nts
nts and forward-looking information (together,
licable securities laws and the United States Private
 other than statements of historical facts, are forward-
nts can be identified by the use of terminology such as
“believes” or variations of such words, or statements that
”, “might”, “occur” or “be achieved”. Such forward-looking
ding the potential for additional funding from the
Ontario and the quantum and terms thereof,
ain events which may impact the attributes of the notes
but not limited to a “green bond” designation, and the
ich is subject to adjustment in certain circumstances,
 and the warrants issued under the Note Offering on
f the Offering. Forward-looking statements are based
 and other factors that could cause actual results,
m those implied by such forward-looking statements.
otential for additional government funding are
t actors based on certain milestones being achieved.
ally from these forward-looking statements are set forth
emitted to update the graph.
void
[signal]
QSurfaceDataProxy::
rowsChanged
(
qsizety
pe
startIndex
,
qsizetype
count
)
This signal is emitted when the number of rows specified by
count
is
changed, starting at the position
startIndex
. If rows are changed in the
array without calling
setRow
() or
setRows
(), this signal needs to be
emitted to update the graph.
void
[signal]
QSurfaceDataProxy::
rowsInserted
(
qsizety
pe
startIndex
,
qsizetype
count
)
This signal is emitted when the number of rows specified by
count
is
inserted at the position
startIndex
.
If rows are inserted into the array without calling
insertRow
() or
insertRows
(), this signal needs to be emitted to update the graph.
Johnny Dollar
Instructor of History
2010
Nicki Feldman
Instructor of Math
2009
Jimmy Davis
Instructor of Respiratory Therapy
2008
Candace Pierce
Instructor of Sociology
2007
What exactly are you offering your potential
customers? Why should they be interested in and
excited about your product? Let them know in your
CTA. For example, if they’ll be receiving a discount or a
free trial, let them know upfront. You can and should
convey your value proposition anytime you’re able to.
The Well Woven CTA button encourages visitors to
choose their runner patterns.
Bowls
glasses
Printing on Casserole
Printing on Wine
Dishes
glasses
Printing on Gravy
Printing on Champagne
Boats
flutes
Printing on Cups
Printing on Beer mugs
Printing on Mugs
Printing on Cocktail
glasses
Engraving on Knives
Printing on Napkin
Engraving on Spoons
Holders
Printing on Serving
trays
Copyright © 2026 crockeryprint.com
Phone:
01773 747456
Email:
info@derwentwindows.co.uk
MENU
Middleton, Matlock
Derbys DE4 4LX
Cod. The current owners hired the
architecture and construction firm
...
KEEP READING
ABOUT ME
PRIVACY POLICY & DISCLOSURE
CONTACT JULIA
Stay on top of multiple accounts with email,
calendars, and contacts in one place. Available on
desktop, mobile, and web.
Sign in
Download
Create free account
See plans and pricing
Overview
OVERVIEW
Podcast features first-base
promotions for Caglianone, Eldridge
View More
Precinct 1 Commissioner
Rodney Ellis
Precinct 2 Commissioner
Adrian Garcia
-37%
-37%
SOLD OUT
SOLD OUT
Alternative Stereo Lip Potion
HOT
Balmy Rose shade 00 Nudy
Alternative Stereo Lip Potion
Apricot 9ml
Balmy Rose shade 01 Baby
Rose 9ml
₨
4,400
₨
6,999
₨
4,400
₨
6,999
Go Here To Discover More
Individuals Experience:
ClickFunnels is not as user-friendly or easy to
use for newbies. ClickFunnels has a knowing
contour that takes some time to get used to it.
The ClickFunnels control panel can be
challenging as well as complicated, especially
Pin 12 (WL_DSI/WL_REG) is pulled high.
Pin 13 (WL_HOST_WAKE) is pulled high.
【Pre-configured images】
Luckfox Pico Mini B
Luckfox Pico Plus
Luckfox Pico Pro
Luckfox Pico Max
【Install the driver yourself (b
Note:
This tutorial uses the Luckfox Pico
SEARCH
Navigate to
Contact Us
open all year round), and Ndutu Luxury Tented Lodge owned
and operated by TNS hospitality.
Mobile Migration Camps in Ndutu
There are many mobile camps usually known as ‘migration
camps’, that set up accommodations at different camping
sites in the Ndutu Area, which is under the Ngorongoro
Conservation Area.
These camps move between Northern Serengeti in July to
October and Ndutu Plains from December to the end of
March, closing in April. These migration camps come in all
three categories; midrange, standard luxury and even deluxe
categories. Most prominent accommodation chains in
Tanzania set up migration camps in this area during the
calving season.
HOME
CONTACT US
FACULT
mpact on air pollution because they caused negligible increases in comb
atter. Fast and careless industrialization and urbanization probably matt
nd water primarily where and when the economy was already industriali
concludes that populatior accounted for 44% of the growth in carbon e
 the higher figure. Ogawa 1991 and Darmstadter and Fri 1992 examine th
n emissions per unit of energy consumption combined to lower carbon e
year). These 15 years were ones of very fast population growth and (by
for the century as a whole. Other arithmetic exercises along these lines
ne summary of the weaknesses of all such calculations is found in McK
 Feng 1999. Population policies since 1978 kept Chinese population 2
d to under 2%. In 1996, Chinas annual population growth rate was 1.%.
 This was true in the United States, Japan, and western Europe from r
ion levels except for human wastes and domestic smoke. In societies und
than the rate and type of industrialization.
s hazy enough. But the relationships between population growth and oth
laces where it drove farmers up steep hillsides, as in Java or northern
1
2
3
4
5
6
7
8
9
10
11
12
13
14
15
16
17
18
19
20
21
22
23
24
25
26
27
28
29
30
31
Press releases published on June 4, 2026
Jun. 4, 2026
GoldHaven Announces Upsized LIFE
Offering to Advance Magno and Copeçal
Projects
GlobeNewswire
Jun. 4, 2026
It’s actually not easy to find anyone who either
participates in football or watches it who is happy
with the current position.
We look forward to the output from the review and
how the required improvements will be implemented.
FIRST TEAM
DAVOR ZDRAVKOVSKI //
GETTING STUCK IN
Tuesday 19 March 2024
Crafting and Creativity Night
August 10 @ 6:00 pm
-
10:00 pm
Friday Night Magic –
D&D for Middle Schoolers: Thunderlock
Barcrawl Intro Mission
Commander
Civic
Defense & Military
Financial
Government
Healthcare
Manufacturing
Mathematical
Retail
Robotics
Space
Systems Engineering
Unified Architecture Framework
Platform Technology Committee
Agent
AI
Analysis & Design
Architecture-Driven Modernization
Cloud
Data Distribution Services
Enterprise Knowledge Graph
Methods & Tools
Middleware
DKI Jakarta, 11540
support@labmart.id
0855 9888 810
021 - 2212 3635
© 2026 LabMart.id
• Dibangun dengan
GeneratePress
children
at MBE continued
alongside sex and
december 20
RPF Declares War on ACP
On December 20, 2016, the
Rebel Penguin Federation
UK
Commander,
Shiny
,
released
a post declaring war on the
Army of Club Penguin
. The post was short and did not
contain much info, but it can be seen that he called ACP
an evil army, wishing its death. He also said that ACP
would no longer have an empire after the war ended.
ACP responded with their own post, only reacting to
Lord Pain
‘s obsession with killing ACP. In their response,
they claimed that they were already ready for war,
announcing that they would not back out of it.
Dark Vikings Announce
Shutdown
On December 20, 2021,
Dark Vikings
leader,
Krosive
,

▶ [To-do item] Note how many lines in the listing above hold the string "achieved", then give only that figure.

▶ [Solution to this problem] 2